▸ **Assignment**
Set down exactly the lines of the listing below that begin at the one containing "right shoulder: (508, 831)" and end at the last line, both included.
+ + + + +
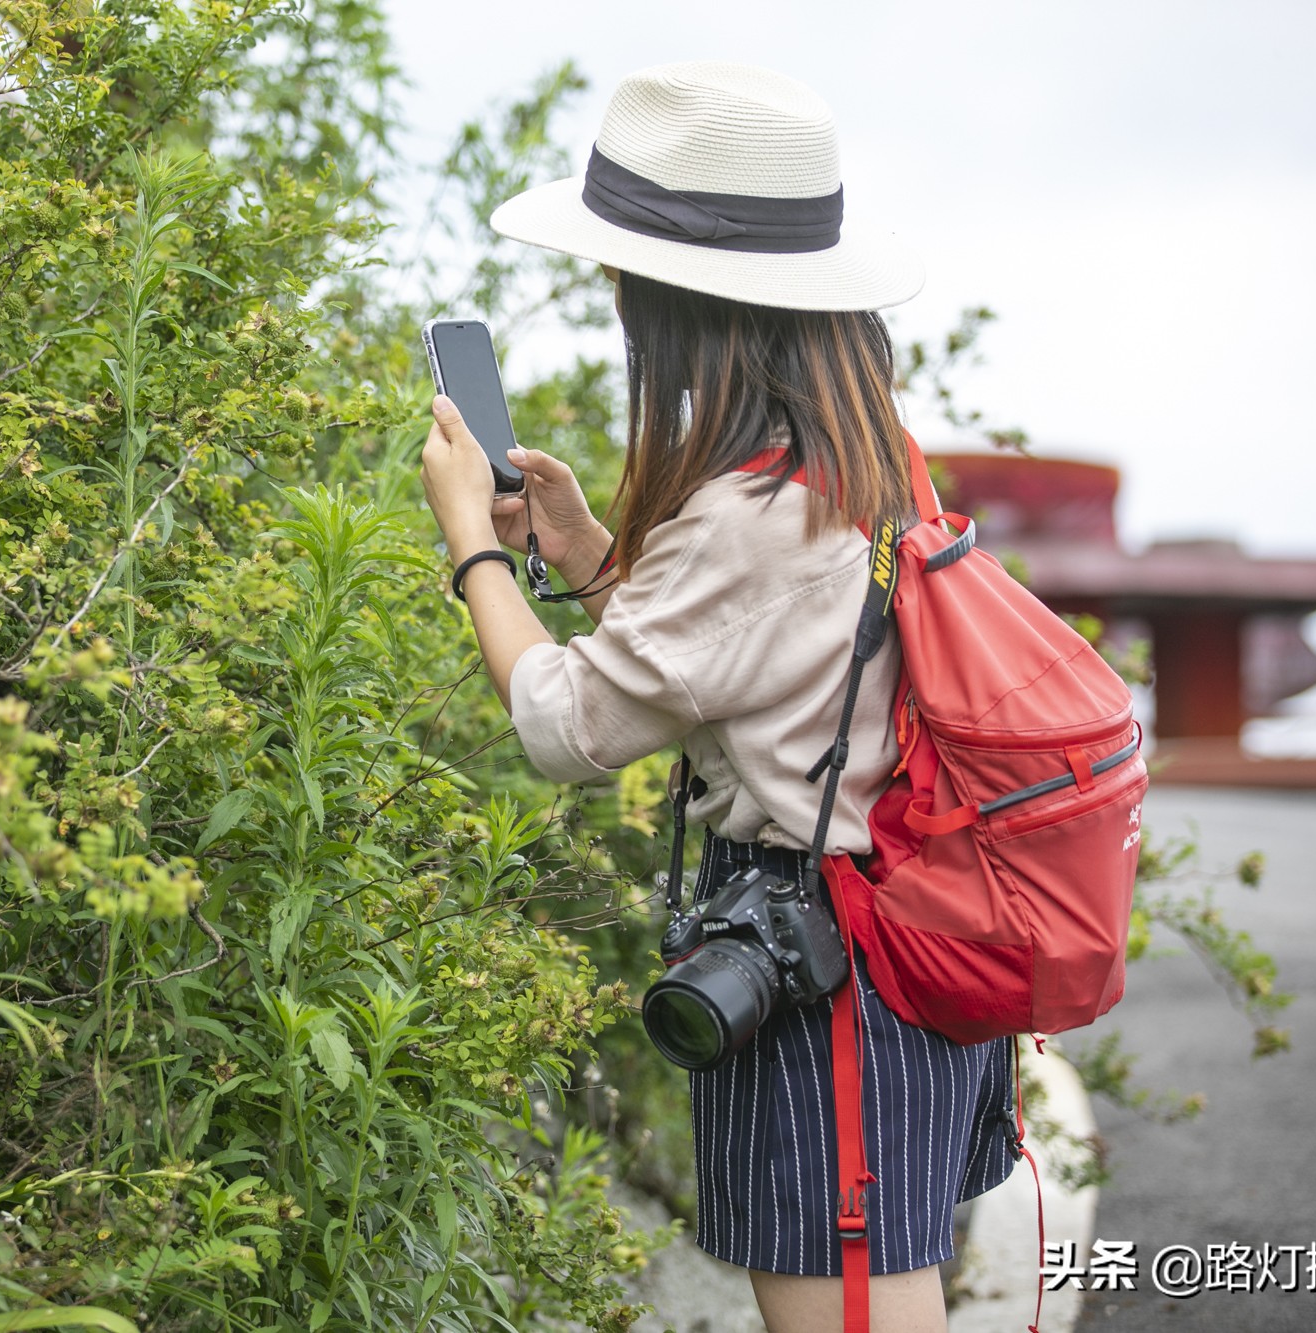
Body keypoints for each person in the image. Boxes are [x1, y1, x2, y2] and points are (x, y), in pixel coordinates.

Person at [418, 63, 1017, 1333]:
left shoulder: (747, 513)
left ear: (684, 306)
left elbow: (566, 725)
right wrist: (587, 558)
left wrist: (474, 542)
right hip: (899, 960)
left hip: (823, 983)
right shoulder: (855, 458)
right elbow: (757, 658)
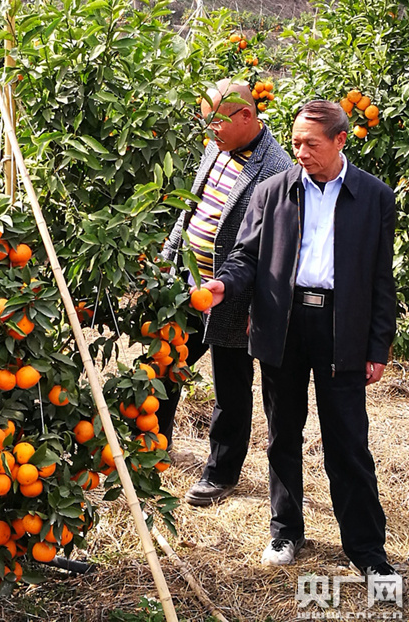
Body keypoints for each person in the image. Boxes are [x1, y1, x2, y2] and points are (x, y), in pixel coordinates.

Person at [204, 99, 397, 575]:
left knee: (348, 442)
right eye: (294, 143)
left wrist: (378, 344)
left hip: (342, 327)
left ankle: (367, 550)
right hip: (282, 324)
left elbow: (380, 280)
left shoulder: (373, 196)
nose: (301, 152)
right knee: (282, 436)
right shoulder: (273, 191)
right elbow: (246, 256)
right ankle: (285, 530)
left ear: (340, 141)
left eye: (311, 144)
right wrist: (224, 284)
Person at [158, 78, 292, 505]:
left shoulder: (275, 169)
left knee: (230, 384)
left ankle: (221, 472)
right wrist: (168, 255)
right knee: (166, 365)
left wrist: (258, 304)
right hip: (190, 287)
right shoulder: (216, 146)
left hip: (235, 296)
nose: (209, 130)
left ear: (247, 116)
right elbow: (191, 207)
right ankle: (154, 447)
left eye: (215, 121)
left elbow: (276, 248)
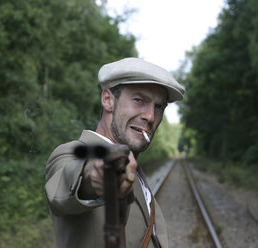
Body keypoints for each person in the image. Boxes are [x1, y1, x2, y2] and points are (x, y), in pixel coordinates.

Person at [45, 57, 185, 248]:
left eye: (159, 106)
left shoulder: (134, 167)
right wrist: (96, 174)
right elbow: (73, 180)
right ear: (108, 100)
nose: (150, 116)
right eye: (138, 100)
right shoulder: (71, 154)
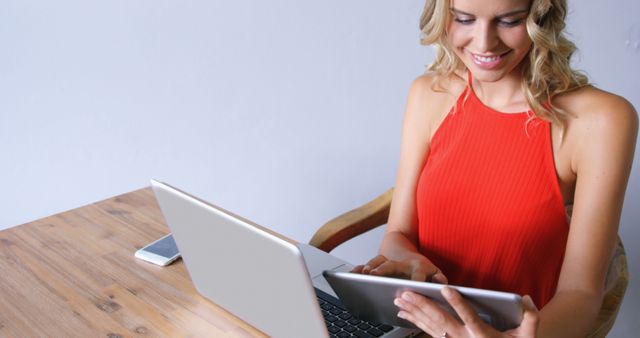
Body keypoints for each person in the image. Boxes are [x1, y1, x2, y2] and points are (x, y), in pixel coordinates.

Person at [352, 0, 638, 337]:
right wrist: (409, 260)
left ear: (540, 17)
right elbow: (398, 233)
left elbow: (581, 294)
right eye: (464, 19)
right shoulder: (430, 94)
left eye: (509, 20)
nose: (484, 43)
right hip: (417, 328)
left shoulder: (600, 120)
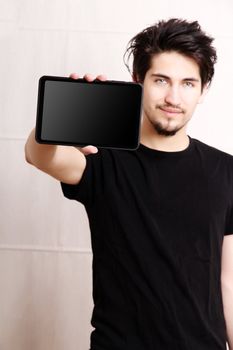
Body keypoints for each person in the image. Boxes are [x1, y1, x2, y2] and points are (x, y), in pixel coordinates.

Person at [25, 18, 233, 350]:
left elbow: (229, 282)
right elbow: (39, 156)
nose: (173, 96)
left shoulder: (227, 171)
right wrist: (61, 119)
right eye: (161, 80)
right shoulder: (103, 160)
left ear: (204, 89)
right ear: (138, 81)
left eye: (188, 83)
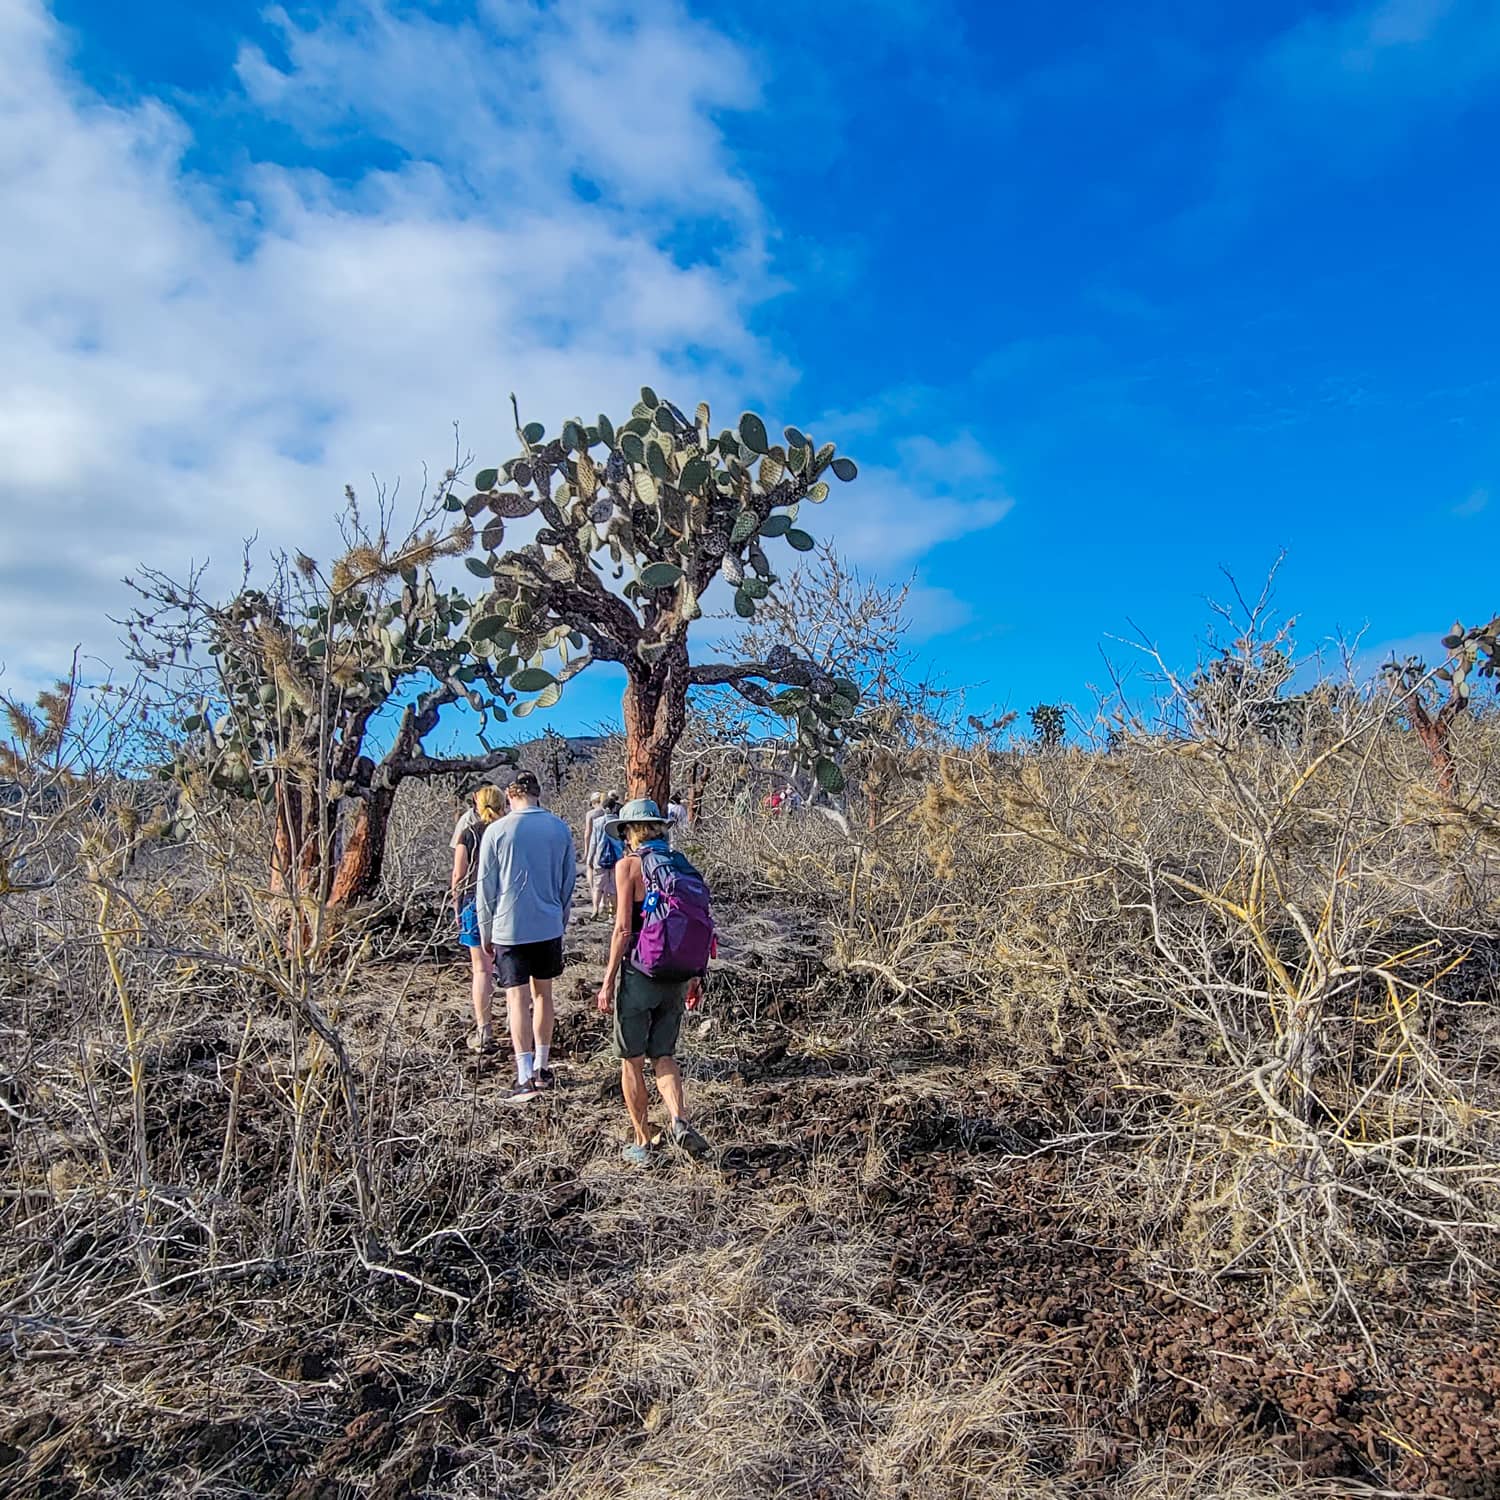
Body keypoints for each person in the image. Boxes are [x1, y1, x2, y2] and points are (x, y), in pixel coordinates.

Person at [595, 798, 711, 1164]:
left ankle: (643, 1142)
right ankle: (678, 1119)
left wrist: (608, 979)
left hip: (641, 972)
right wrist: (697, 975)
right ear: (659, 828)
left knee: (631, 1059)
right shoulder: (682, 865)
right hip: (679, 974)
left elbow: (623, 928)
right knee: (664, 1054)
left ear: (630, 831)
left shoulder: (629, 866)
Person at [474, 771, 577, 1102]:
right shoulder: (559, 829)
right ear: (537, 793)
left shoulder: (497, 831)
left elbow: (485, 888)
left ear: (509, 794)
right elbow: (567, 883)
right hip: (548, 926)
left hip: (509, 928)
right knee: (544, 996)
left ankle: (523, 1075)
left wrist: (485, 929)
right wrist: (559, 918)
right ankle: (543, 1068)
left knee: (517, 999)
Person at [451, 785, 505, 1053]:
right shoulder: (508, 831)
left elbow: (458, 875)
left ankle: (484, 1030)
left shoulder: (469, 833)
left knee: (481, 970)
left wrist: (456, 905)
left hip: (474, 902)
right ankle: (524, 1023)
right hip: (507, 904)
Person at [586, 791, 622, 919]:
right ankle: (614, 912)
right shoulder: (619, 823)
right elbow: (623, 842)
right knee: (613, 886)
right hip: (617, 858)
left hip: (599, 857)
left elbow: (593, 842)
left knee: (598, 885)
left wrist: (589, 858)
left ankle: (595, 909)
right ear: (613, 808)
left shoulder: (597, 822)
+ + + + +
▸ **Final answer**
right shoulder: (508, 831)
left elbow: (458, 875)
left ankle: (484, 1030)
left shoulder: (469, 833)
left knee: (481, 970)
left wrist: (456, 905)
left hip: (474, 902)
right ankle: (524, 1023)
right hip: (507, 904)
Person at [586, 791, 622, 919]:
right ankle: (614, 912)
right shoulder: (619, 823)
right elbow: (623, 842)
right knee: (613, 886)
right hip: (617, 858)
left hip: (599, 857)
left elbow: (593, 842)
left knee: (598, 885)
left wrist: (589, 858)
left ankle: (595, 909)
right ear: (613, 808)
left shoulder: (597, 822)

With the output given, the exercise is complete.